116 morts au Mexique? Une note de bas de page dans l’actualité

Elle ne touche pas directement l’Europe, elle n’implique pas un risque nucléaire, elle ne met pas face à face l’Occident à l’islam, elle n’a pas pris en otage des touristes ou des journalistes internationaux, elle ne concerne finalement que les Etats-Unis, « si près du Mexique, si loin de Dieu ».

En d’autres termes, en Europe, la guerre de la drogue qui fait rage dans les Etats du nord du Mexique n’intéresse presque personne.

Et pourtant, elle a fait plus de 35.000 victimes depuis décembre 2006, bien plus que les guerres qui sont à la une de l’actualité. Comme ces 116 personnes dont on vient de retrouver les cadavres dans l’Etat de Tamaulipas, près de Matamoros, à la frontière avec les Etats-Unis.

Qui étaient ces victimes ? Pourquoi ont-elles été assassinées ? On n’a pu identifier jusqu’ici qu’un habitant de Matamoros et un migrant guatémaltèque.

La découverte de ces fosses communes rappelle le scénario macabre qui s’était déjà déroulé en août dernier, dans la même région, lorsque plus de 70 migrants, dont 14 femmes, venus d’Amérique centrale, avaient été enlevés, torturés et abattus par les hommes de main des trafiquants de drogue.

Les auteurs de ces atrocités sont désignés du doigt : los Zetas (lettre Z), un cartel de la drogue formé au départ par d’anciens membres d’une unité d’élite de l’armée passés avec armes et bagages du côté du crime.

Le Mexique est sous le choc. Bien sûr, comme le rappelle le gouvernement, l’immense majorité des personnes qui sont victimes de la violence appartiennent aux cartels de la drogue et paient les rivalités entre les gangs qui veulent contrôler le trafic vers les Etats-Unis.
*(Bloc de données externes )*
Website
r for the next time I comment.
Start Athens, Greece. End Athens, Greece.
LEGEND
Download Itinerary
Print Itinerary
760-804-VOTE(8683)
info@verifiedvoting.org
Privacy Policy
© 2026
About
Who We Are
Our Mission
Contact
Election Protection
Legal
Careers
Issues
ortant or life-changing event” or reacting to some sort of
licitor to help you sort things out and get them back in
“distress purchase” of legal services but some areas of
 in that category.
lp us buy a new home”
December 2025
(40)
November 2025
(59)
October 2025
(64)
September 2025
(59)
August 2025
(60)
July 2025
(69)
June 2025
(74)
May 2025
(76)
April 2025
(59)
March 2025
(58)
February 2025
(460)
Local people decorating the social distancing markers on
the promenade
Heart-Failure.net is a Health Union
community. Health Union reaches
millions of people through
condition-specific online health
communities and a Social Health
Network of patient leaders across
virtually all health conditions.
Bien sûr, une grande partie du Mexique n’est pas affectée. Au Yucatan, au sud, dans la région touristique maya, la criminalité ne serait pas plus élevée que celle que l’on enregistre au Canada.
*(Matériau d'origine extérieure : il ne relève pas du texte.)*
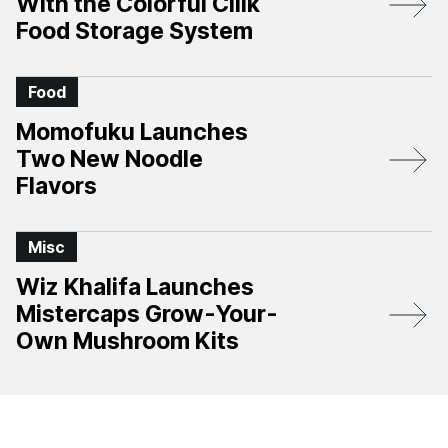
With the Colorful Cliik
Food Storage System
Food
Momofuku Launches
Two New Noodle
Flavors
Misc
Wiz Khalifa Launches
Mistercaps Grow-Your-
Own Mushroom Kits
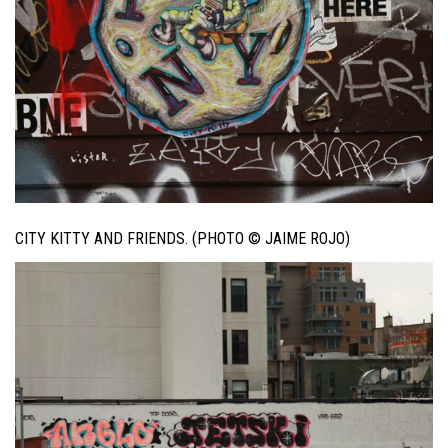
CITY KITTY AND FRIENDS. (PHOTO © JAIME ROJO)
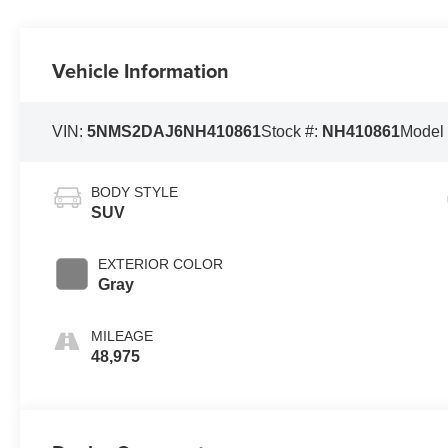
Vehicle Information
VIN:
5NMS2DAJ6NH410861
Stock #:
NH410861
Model
BODY STYLE
SUV
EXTERIOR COLOR
Gray
MILEAGE
48,975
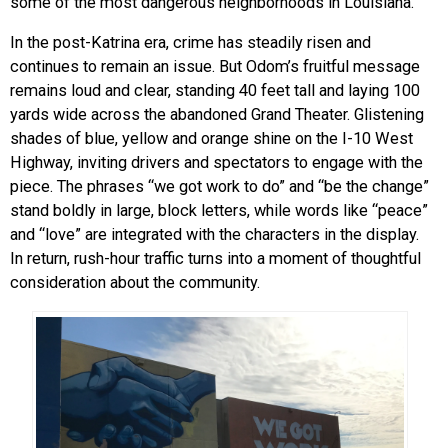
some of the most dangerous neighborhoods in Louisiana.
In the post-Katrina era, crime has steadily risen and
continues to remain an issue. But Odom’s fruitful message
remains loud and clear, standing 40 feet tall and laying 100
yards wide across the abandoned Grand Theater. Glistening
shades of blue, yellow and orange shine on the I-10 West
Highway, inviting drivers and spectators to engage with the
piece. The phrases “we got work to do” and “be the change”
stand boldly in large, block letters, while words like “peace”
and “love” are integrated with the characters in the display.
In return, rush-hour traffic turns into a moment of thoughtful
consideration about the community.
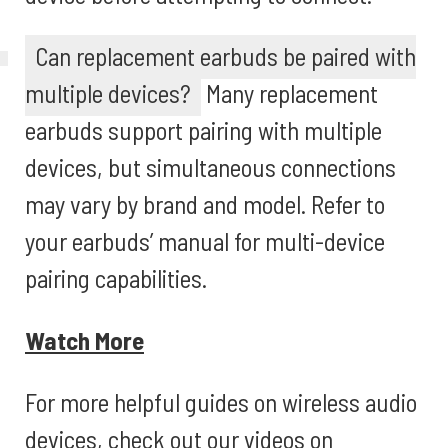
Can replacement earbuds be paired with
multiple devices?
Many replacement
earbuds support pairing with multiple
devices, but simultaneous connections
may vary by brand and model. Refer to
your earbuds’ manual for multi-device
pairing capabilities.
Watch More
For more helpful guides on wireless audio
devices, check out our videos on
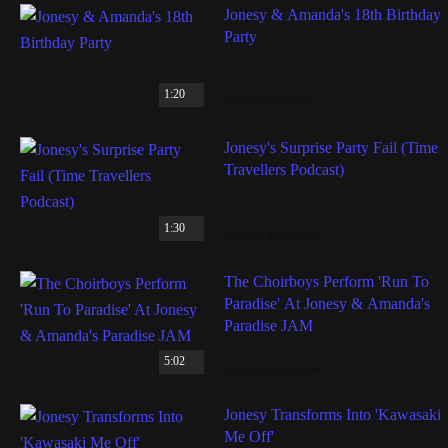
Jonesy & Amanda's 18th Birthday
Party
1:20
ENTERTAINMENT
Jonesy's Surprise Party Fail (Time
Travellers Podcast)
1:30
JONESY & AMANDA
The Choirboys Perform 'Run To
Paradise' At Jonesy & Amanda's
Paradise JAM
5:02
JONESY & AMANDA
Jonesy Transforms Into 'Kawasaki
Me Off'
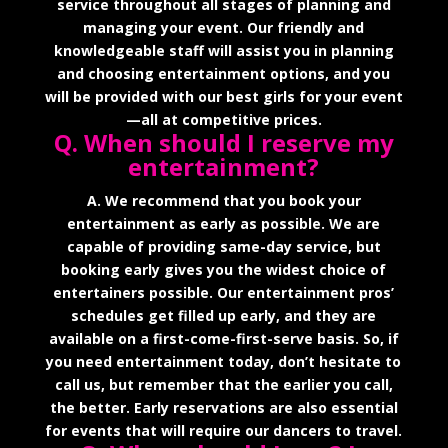
service throughout all stages of planning and
managing your event. Our friendly and
knowledgeable staff will assist you in planning
and choosing entertainment options, and you
will be provided with our best girls for your event
—all at competitive prices.
Q. When should I reserve my
entertainment?
A. We recommend that you book your
entertainment as early as possible. We are
capable of providing same-day service, but
booking early gives you the widest choice of
entertainers possible. Our entertainment pros’
schedules get filled up early, and they are
available on a first-come-first-serve basis. So, if
you need entertainment today, don’t hesitate to
call us, but remember that the earlier you call,
the better. Early reservations are also essential
for events that will require our dancers to travel.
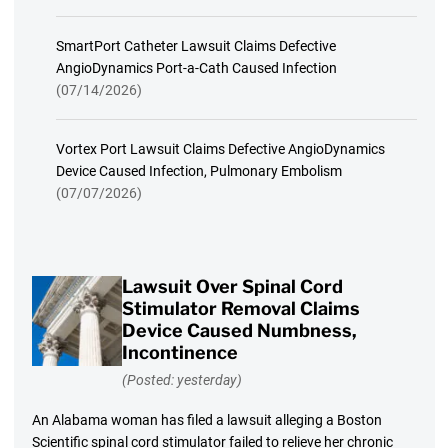
SmartPort Catheter Lawsuit Claims Defective
AngioDynamics Port-a-Cath Caused Infection
(07/14/2026)
Vortex Port Lawsuit Claims Defective AngioDynamics
Device Caused Infection, Pulmonary Embolism
(07/07/2026)
Lawsuit Over Spinal Cord
Stimulator Removal Claims
Device Caused Numbness,
Incontinence
(Posted: yesterday)
An Alabama woman has filed a lawsuit alleging a Boston
Scientific spinal cord stimulator failed to relieve her chronic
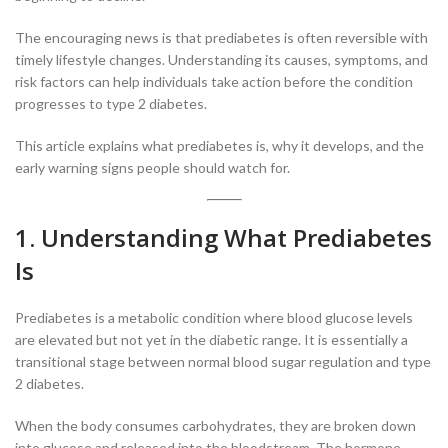
The encouraging news is that prediabetes is often reversible with
timely lifestyle changes. Understanding its causes, symptoms, and
risk factors can help individuals take action before the condition
progresses to type 2 diabetes.
This article explains what prediabetes is, why it develops, and the
early warning signs people should watch for.
1. Understanding What Prediabetes
Is
Prediabetes is a metabolic condition where blood glucose levels
are elevated but not yet in the diabetic range. It is essentially a
transitional stage between normal blood sugar regulation and type
2 diabetes.
When the body consumes carbohydrates, they are broken down
into glucose and released into the bloodstream. The hormone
Cependant, les statistiques ne disent pas tout. C’est le Mexique tout entier qui est touché par l’ ensauvagement déclenché par les narcos. De simples citoyens sont eux aussi happés par la violence, comme le fils du poète Javier Sicilia, tué à la fin du mois dernier. Comme les jeunes filles qui continuent d’être enlevées en toute impunité à Ciudad Juarez, la « ville où l’on tue les femmes » (pour reprendre le titre du livre de Marc Fernandez et Jean-Christophe Rampal). Comme les journalistes mexicains placés dans la ligne de tir des narcos : plus de 30 d’entre eux ont été assassinés au cours des 4 dernières années.
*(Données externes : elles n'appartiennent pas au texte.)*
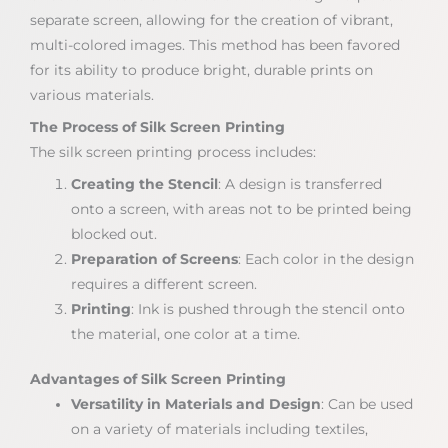
separate screen, allowing for the creation of vibrant,
multi-colored images. This method has been favored
for its ability to produce bright, durable prints on
various materials.
The Process of Silk Screen Printing
The silk screen printing process includes:
Creating the Stencil
: A design is transferred
onto a screen, with areas not to be printed being
blocked out.
Preparation of Screens
: Each color in the design
requires a different screen.
Printing
: Ink is pushed through the stencil onto
the material, one color at a time.
Advantages of Silk Screen Printing
Versatility in Materials and Design
: Can be used
on a variety of materials including textiles,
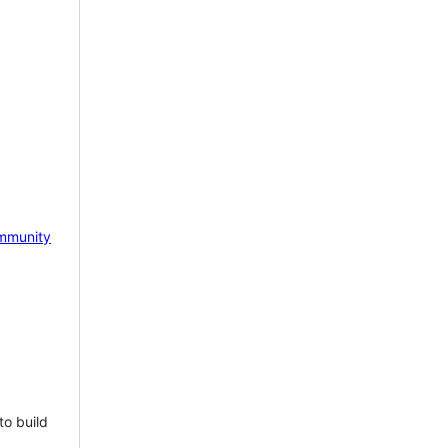
mmunity
to build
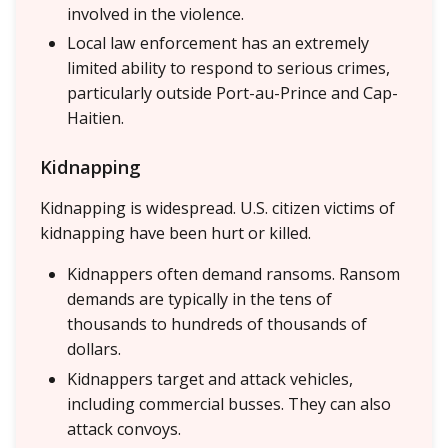
involved in the violence.
Local law enforcement has an extremely
limited ability to respond to serious crimes,
particularly outside Port-au-Prince and Cap-
Haitien.
Kidnapping
Kidnapping is widespread. U.S. citizen victims of
kidnapping have been hurt or killed.
Kidnappers often demand ransoms. Ransom
demands are typically in the tens of
thousands to hundreds of thousands of
dollars.
Kidnappers target and attack vehicles,
including commercial busses. They can also
attack convoys.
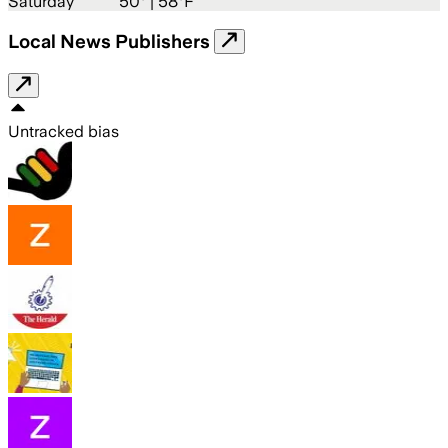
Saturday
50
° |
58°F
Local News Publishers
Untracked bias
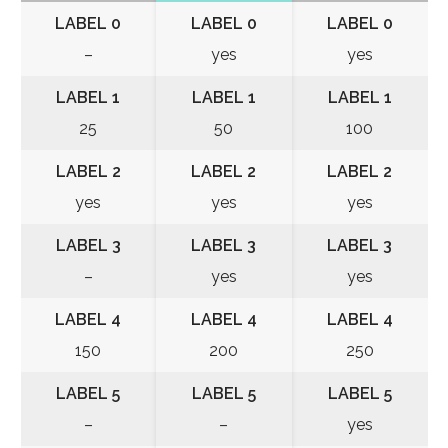
LABEL 0
LABEL 0
LABEL 0
–
yes
yes
LABEL 1
LABEL 1
LABEL 1
25
50
100
LABEL 2
LABEL 2
LABEL 2
yes
yes
yes
LABEL 3
LABEL 3
LABEL 3
–
yes
yes
LABEL 4
LABEL 4
LABEL 4
150
200
250
LABEL 5
LABEL 5
LABEL 5
–
–
yes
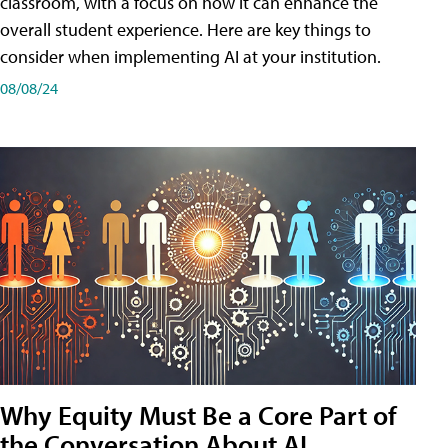
classroom, with a focus on how it can enhance the
overall student experience. Here are key things to
consider when implementing AI at your institution.
08/08/24
Why Equity Must Be a Core Part of
the Conversation About AI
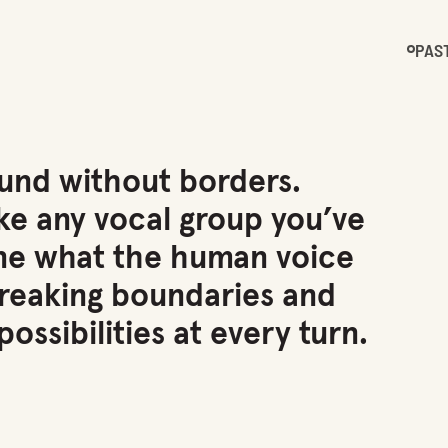
PAS
ound without borders.
ke any vocal group you’ve
ine what the human voice
breaking boundaries and
ossibilities at every turn.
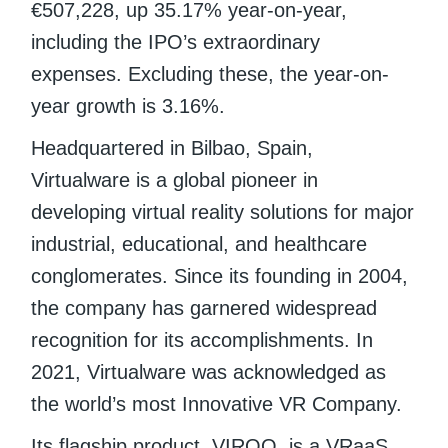
€507,228, up 35.17% year-on-year,
including the IPO’s extraordinary
expenses. Excluding these, the year-on-
year growth is 3.16%.
Headquartered in Bilbao, Spain,
Virtualware is a global pioneer in
developing virtual reality solutions for major
industrial, educational, and healthcare
conglomerates. Since its founding in 2004,
the company has garnered widespread
recognition for its accomplishments. In
2021, Virtualware was acknowledged as
the world’s most Innovative VR Company.
Its flagship product, VIROO, is a VRaaS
Plus fondamentalement encore, la violence liée à la drogue fragilise la transition démocratique mexicaine. Elle attise la corruption et l’arbitraire. Elle renforce aussi le pouvoir de l’armée, appelée au front contre les narcos. Elle sème la frustration et le désespoir au sein de la population.

« Nous en avons assez, s’est écrié le poète Javier Sicilia, dans une lettre publiée dans la revue Proceso, assez du pourrissement qui s’est emparé de la malnommée classe politique, assez de la classe criminelle qui a rompu tous ses codes d’honneur ».

Son appel désespéré a été entendu il y a quelques jours par de simples citoyens qui dans plusieurs villes du Mexique, mais aussi à Paris et Barcelone, ont manifesté contre la violence.

Mais Javier Sicilia aurait pu s’écrier aussi : « nous en avons assez des consommateurs de drogue, des accros à la cocaïne états-uniens et européens, qui alimentent par leurs assuétudes la tragédie qui s’est abattue sur le Mexique et sont co-responsables de nos malheurs et de nos souffrances».